Restate word for word the entries below, starting with the line with "10: (495, 377, 0.86)" and continuing through the line with "37: (527, 322, 0.85)". Include both of those lines and no others.

## Data records

+++++

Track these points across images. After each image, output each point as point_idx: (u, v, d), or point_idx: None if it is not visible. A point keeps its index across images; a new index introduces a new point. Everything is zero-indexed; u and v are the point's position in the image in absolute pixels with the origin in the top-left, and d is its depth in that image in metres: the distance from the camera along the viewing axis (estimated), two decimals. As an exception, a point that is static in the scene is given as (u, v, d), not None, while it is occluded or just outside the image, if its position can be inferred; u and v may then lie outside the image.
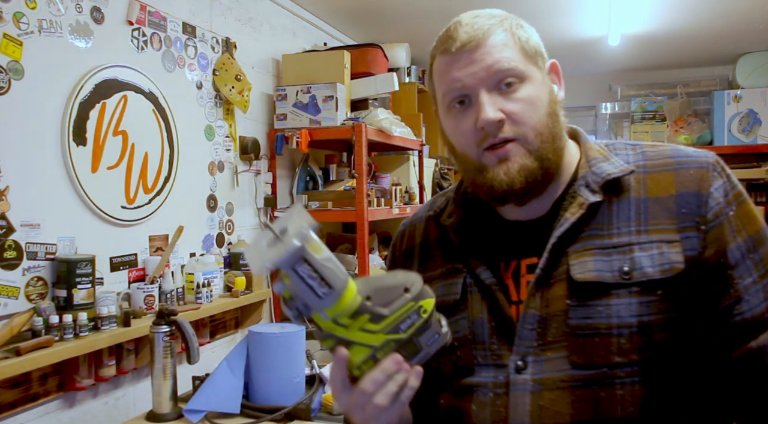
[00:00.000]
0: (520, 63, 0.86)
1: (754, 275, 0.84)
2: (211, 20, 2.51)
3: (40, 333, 1.64)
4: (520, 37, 0.88)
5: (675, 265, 0.82)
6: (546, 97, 0.88)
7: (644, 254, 0.83)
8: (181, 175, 2.29)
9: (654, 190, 0.87)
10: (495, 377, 0.86)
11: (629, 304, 0.81)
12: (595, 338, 0.81)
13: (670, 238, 0.83)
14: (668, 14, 3.45)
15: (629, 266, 0.83)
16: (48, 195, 1.76)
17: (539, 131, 0.86)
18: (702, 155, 0.89)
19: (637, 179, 0.88)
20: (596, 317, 0.82)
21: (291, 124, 2.82)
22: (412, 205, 3.41)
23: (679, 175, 0.87)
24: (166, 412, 1.72)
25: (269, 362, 1.76)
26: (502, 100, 0.86)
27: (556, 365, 0.83)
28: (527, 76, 0.87)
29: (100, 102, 1.93)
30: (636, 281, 0.82)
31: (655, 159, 0.90)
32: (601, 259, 0.84)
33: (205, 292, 2.23)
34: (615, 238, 0.85)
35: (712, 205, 0.84)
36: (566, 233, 0.86)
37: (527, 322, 0.85)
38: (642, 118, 4.81)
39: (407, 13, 3.36)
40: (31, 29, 1.71)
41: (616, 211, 0.87)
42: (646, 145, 0.94)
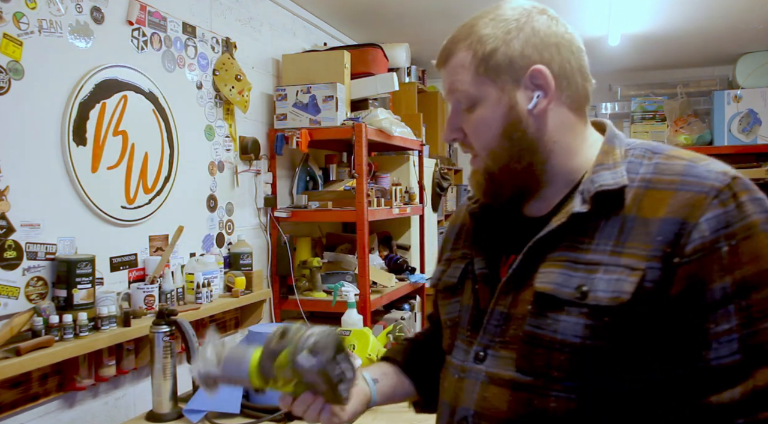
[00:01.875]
0: (470, 86, 0.87)
1: (733, 322, 0.74)
2: (211, 20, 2.51)
3: (40, 333, 1.64)
4: (479, 57, 0.87)
5: (622, 295, 0.78)
6: (500, 117, 0.87)
7: (605, 277, 0.80)
8: (181, 175, 2.29)
9: (646, 209, 0.81)
10: (462, 360, 0.92)
11: (576, 324, 0.80)
12: (539, 349, 0.82)
13: (635, 265, 0.78)
14: (668, 14, 3.45)
15: (588, 287, 0.80)
16: (48, 195, 1.76)
17: (492, 151, 0.89)
18: (713, 178, 0.80)
19: (635, 194, 0.83)
20: (545, 329, 0.82)
21: (291, 124, 2.82)
22: (412, 205, 3.41)
23: (676, 197, 0.80)
24: (166, 412, 1.71)
25: (269, 362, 1.75)
26: (463, 117, 0.91)
27: (506, 363, 0.86)
28: (478, 99, 0.88)
29: (100, 102, 1.93)
30: (587, 303, 0.80)
31: (663, 174, 0.83)
32: (566, 273, 0.83)
33: (205, 292, 2.23)
34: (590, 254, 0.82)
35: (694, 238, 0.76)
36: (545, 238, 0.86)
37: (494, 317, 0.89)
38: (642, 118, 4.82)
39: (407, 13, 3.36)
40: (31, 29, 1.71)
41: (603, 225, 0.83)
42: (665, 156, 0.86)
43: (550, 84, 0.86)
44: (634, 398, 0.79)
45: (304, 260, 2.94)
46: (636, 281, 0.77)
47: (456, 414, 0.90)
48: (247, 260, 2.57)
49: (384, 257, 3.34)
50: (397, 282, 3.17)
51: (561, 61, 0.88)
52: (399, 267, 3.29)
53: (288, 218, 2.86)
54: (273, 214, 2.88)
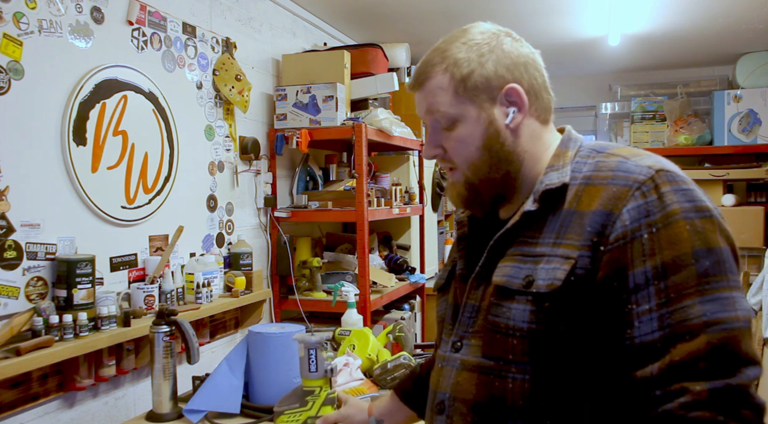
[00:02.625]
0: (450, 107, 0.96)
1: (653, 302, 0.80)
2: (211, 20, 2.51)
3: (40, 333, 1.64)
4: (457, 78, 0.95)
5: (555, 282, 0.86)
6: (480, 133, 0.95)
7: (546, 266, 0.88)
8: (181, 175, 2.29)
9: (582, 204, 0.89)
10: (444, 351, 1.02)
11: (523, 310, 0.89)
12: (497, 335, 0.91)
13: (569, 254, 0.87)
14: (668, 14, 3.45)
15: (533, 276, 0.89)
16: (48, 195, 1.76)
17: (472, 164, 0.97)
18: (638, 172, 0.87)
19: (576, 191, 0.91)
20: (501, 317, 0.91)
21: (291, 124, 2.82)
22: (412, 205, 3.41)
23: (606, 191, 0.87)
24: (166, 412, 1.71)
25: (269, 362, 1.76)
26: (443, 135, 0.99)
27: (474, 351, 0.95)
28: (459, 117, 0.96)
29: (100, 102, 1.93)
30: (531, 291, 0.88)
31: (600, 171, 0.91)
32: (518, 266, 0.92)
33: (205, 292, 2.23)
34: (538, 247, 0.91)
35: (617, 227, 0.84)
36: (503, 236, 0.95)
37: (467, 311, 0.99)
38: (642, 118, 4.81)
39: (407, 13, 3.36)
40: (31, 29, 1.71)
41: (550, 221, 0.92)
42: (606, 154, 0.94)
43: (523, 100, 0.96)
44: (578, 375, 0.87)
45: (304, 260, 2.94)
46: (568, 269, 0.86)
47: (436, 398, 1.00)
48: (247, 260, 2.57)
49: (384, 257, 3.34)
50: (397, 282, 3.17)
51: (529, 79, 0.97)
52: (399, 267, 3.29)
53: (288, 218, 2.86)
54: (273, 214, 2.88)
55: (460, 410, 0.94)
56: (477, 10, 3.29)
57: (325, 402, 1.42)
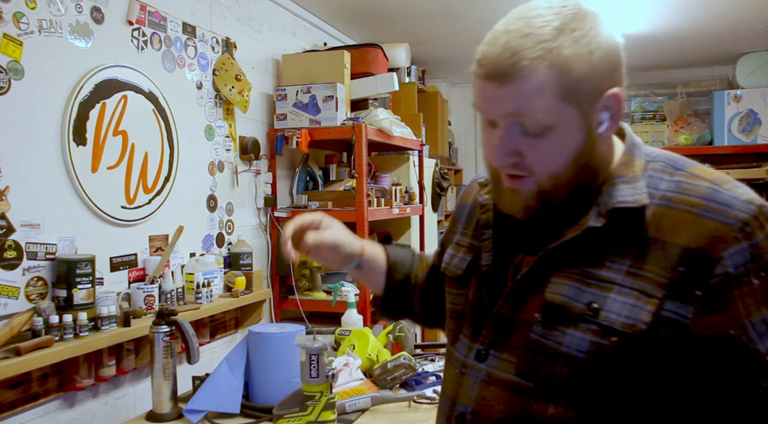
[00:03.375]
0: (549, 113, 0.78)
1: None
2: (211, 20, 2.51)
3: (40, 333, 1.64)
4: (565, 79, 0.77)
5: (638, 323, 0.77)
6: (575, 145, 0.80)
7: (619, 298, 0.78)
8: (181, 175, 2.29)
9: (665, 231, 0.78)
10: (465, 356, 0.92)
11: (582, 339, 0.79)
12: (542, 358, 0.82)
13: (652, 291, 0.77)
14: (668, 14, 3.45)
15: (599, 304, 0.79)
16: (48, 195, 1.76)
17: (555, 177, 0.82)
18: (738, 207, 0.77)
19: (654, 213, 0.80)
20: (550, 340, 0.82)
21: (291, 124, 2.82)
22: (412, 205, 3.41)
23: (698, 224, 0.77)
24: (166, 412, 1.71)
25: (269, 362, 1.75)
26: (523, 139, 0.80)
27: (507, 367, 0.86)
28: (554, 127, 0.79)
29: (100, 102, 1.93)
30: (598, 322, 0.79)
31: (684, 194, 0.80)
32: (578, 287, 0.81)
33: (205, 292, 2.23)
34: (603, 270, 0.80)
35: (718, 273, 0.75)
36: (558, 249, 0.84)
37: (498, 319, 0.88)
38: (642, 118, 4.82)
39: (407, 13, 3.36)
40: (31, 29, 1.71)
41: (618, 242, 0.81)
42: (688, 174, 0.83)
43: (621, 107, 0.82)
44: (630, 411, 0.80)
45: (304, 260, 2.93)
46: (653, 310, 0.76)
47: (455, 409, 0.91)
48: (247, 260, 2.57)
49: (384, 257, 3.33)
50: (397, 282, 3.16)
51: (623, 79, 0.84)
52: (399, 267, 3.28)
53: (288, 218, 2.86)
54: (273, 214, 2.88)
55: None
56: (477, 10, 3.29)
57: (325, 407, 1.41)
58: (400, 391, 1.88)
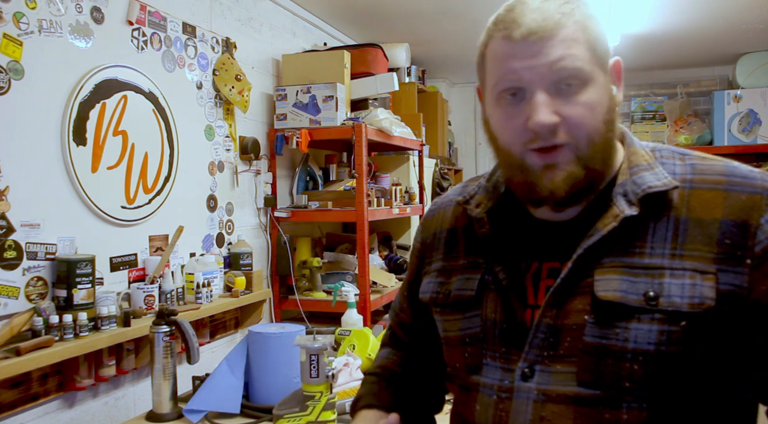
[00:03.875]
0: (586, 63, 0.80)
1: None
2: (211, 20, 2.51)
3: (40, 333, 1.64)
4: (591, 33, 0.81)
5: (706, 300, 0.76)
6: (606, 103, 0.82)
7: (675, 281, 0.78)
8: (181, 175, 2.29)
9: (697, 210, 0.80)
10: (501, 379, 0.86)
11: (649, 331, 0.78)
12: (608, 360, 0.79)
13: (704, 268, 0.77)
14: (668, 14, 3.45)
15: (656, 291, 0.78)
16: (48, 195, 1.76)
17: (593, 139, 0.81)
18: (759, 178, 0.81)
19: (681, 195, 0.82)
20: (613, 339, 0.79)
21: (291, 124, 2.82)
22: (412, 205, 3.41)
23: (729, 198, 0.80)
24: (166, 412, 1.71)
25: (269, 362, 1.75)
26: (561, 101, 0.80)
27: (564, 378, 0.81)
28: (591, 79, 0.81)
29: (100, 102, 1.93)
30: (661, 309, 0.77)
31: (704, 174, 0.83)
32: (628, 279, 0.80)
33: (205, 292, 2.23)
34: (647, 258, 0.80)
35: (761, 239, 0.77)
36: (595, 245, 0.82)
37: (540, 330, 0.83)
38: (642, 118, 4.82)
39: (407, 13, 3.36)
40: (31, 29, 1.71)
41: (652, 228, 0.81)
42: (696, 157, 0.87)
43: (622, 80, 0.87)
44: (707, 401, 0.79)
45: (304, 260, 2.94)
46: (714, 285, 0.77)
47: None
48: (247, 260, 2.57)
49: (384, 257, 3.34)
50: (397, 282, 3.17)
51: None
52: (399, 267, 3.29)
53: (288, 217, 2.86)
54: (273, 214, 2.87)
55: None
56: (477, 10, 3.29)
57: (325, 407, 1.41)
58: (400, 391, 1.88)
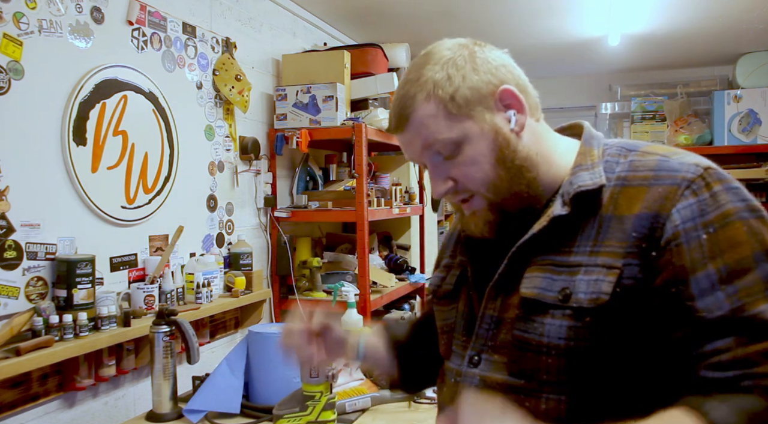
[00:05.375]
0: (448, 131, 0.87)
1: (725, 308, 0.74)
2: (211, 20, 2.51)
3: (40, 333, 1.64)
4: (446, 96, 0.87)
5: (601, 296, 0.80)
6: (489, 147, 0.88)
7: (585, 278, 0.82)
8: (181, 175, 2.29)
9: (622, 207, 0.83)
10: (459, 365, 0.95)
11: (560, 326, 0.82)
12: (528, 353, 0.84)
13: (612, 263, 0.80)
14: (668, 14, 3.45)
15: (570, 289, 0.82)
16: (48, 195, 1.76)
17: (491, 183, 0.88)
18: (686, 169, 0.81)
19: (611, 193, 0.85)
20: (532, 333, 0.84)
21: (291, 124, 2.82)
22: (412, 205, 3.41)
23: (650, 192, 0.81)
24: (166, 412, 1.71)
25: (269, 362, 1.76)
26: (448, 165, 0.90)
27: (499, 367, 0.88)
28: (462, 139, 0.87)
29: (100, 102, 1.93)
30: (570, 306, 0.82)
31: (637, 171, 0.85)
32: (550, 277, 0.85)
33: (205, 292, 2.23)
34: (572, 256, 0.84)
35: (668, 229, 0.78)
36: (527, 243, 0.88)
37: (484, 322, 0.91)
38: (642, 118, 4.81)
39: (407, 13, 3.36)
40: (31, 29, 1.71)
41: (583, 226, 0.85)
42: (640, 153, 0.88)
43: (520, 100, 0.89)
44: (622, 393, 0.81)
45: (304, 260, 2.93)
46: (614, 280, 0.79)
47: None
48: (247, 260, 2.57)
49: (384, 257, 3.34)
50: (397, 282, 3.17)
51: (514, 78, 0.91)
52: (399, 267, 3.29)
53: (288, 217, 2.86)
54: (273, 214, 2.87)
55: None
56: (477, 10, 3.29)
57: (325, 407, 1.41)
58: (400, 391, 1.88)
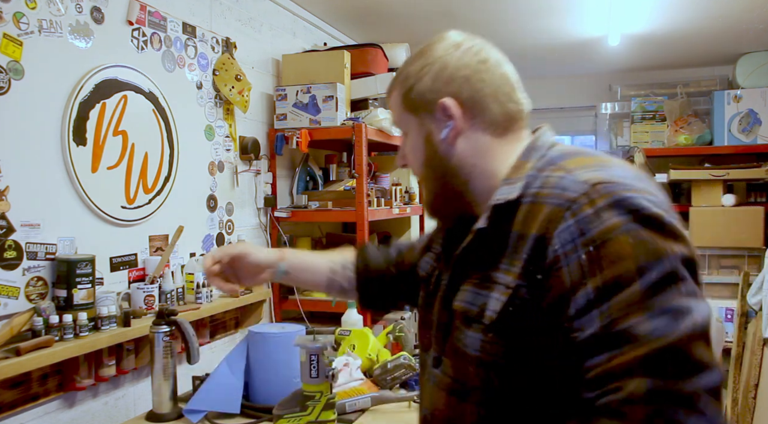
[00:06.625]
0: (398, 119, 1.00)
1: (596, 326, 0.74)
2: (211, 20, 2.51)
3: (40, 333, 1.64)
4: (403, 93, 0.97)
5: (491, 314, 0.85)
6: (421, 147, 0.97)
7: (493, 294, 0.86)
8: (181, 175, 2.29)
9: (526, 226, 0.84)
10: (429, 364, 1.01)
11: (475, 339, 0.88)
12: (461, 361, 0.91)
13: (509, 282, 0.84)
14: (668, 14, 3.45)
15: (486, 304, 0.86)
16: (48, 195, 1.76)
17: (422, 176, 1.00)
18: (573, 188, 0.80)
19: (523, 210, 0.85)
20: (461, 342, 0.91)
21: (291, 124, 2.82)
22: (412, 205, 3.41)
23: (543, 211, 0.82)
24: (166, 412, 1.71)
25: (269, 362, 1.76)
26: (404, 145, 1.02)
27: (447, 370, 0.95)
28: (405, 129, 1.00)
29: (100, 102, 1.93)
30: (482, 321, 0.86)
31: (544, 188, 0.84)
32: (476, 291, 0.89)
33: (205, 292, 2.23)
34: (496, 271, 0.86)
35: (549, 253, 0.79)
36: (463, 256, 0.93)
37: (438, 328, 0.98)
38: (642, 118, 4.81)
39: (407, 13, 3.36)
40: (31, 29, 1.71)
41: (503, 241, 0.86)
42: (556, 167, 0.86)
43: (457, 115, 0.92)
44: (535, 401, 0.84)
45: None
46: (505, 300, 0.84)
47: (421, 410, 1.03)
48: (247, 260, 2.57)
49: (384, 257, 3.33)
50: (397, 282, 3.16)
51: (471, 91, 0.92)
52: (399, 267, 3.28)
53: (288, 217, 2.86)
54: (273, 214, 2.88)
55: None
56: (477, 10, 3.28)
57: (325, 407, 1.41)
58: (400, 391, 1.88)
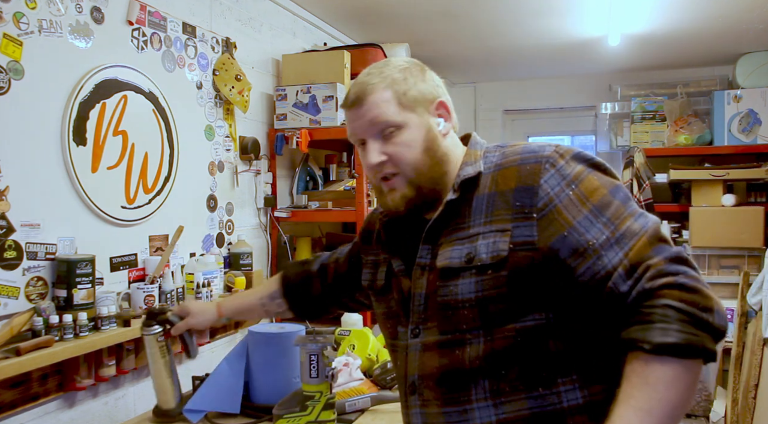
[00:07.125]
0: (396, 115, 1.10)
1: (607, 232, 0.98)
2: (211, 20, 2.51)
3: (40, 333, 1.64)
4: (399, 91, 1.10)
5: (500, 252, 1.02)
6: (422, 137, 1.11)
7: (484, 242, 1.04)
8: (181, 175, 2.29)
9: (501, 185, 1.07)
10: (404, 340, 1.14)
11: (469, 283, 1.04)
12: (448, 312, 1.06)
13: (503, 227, 1.04)
14: (668, 14, 3.45)
15: (473, 253, 1.04)
16: (48, 195, 1.76)
17: (416, 166, 1.10)
18: (542, 150, 1.07)
19: (491, 177, 1.09)
20: (450, 295, 1.06)
21: (291, 124, 2.82)
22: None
23: (520, 170, 1.06)
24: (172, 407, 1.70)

+++++

## Task result
10: (495, 377, 0.86)
11: (629, 304, 0.81)
12: (595, 338, 0.81)
13: (670, 238, 0.83)
14: (668, 14, 3.45)
15: (629, 266, 0.83)
16: (48, 195, 1.76)
17: (539, 131, 0.86)
18: (702, 155, 0.89)
19: (637, 179, 0.88)
20: (596, 317, 0.82)
21: (291, 124, 2.82)
22: (412, 205, 3.41)
23: (679, 175, 0.87)
24: (166, 412, 1.72)
25: (269, 362, 1.76)
26: (502, 100, 0.86)
27: (556, 365, 0.83)
28: (527, 76, 0.87)
29: (100, 102, 1.93)
30: (636, 281, 0.82)
31: (655, 159, 0.90)
32: (601, 259, 0.84)
33: (205, 292, 2.23)
34: (615, 238, 0.85)
35: (712, 205, 0.84)
36: (566, 233, 0.86)
37: (527, 322, 0.85)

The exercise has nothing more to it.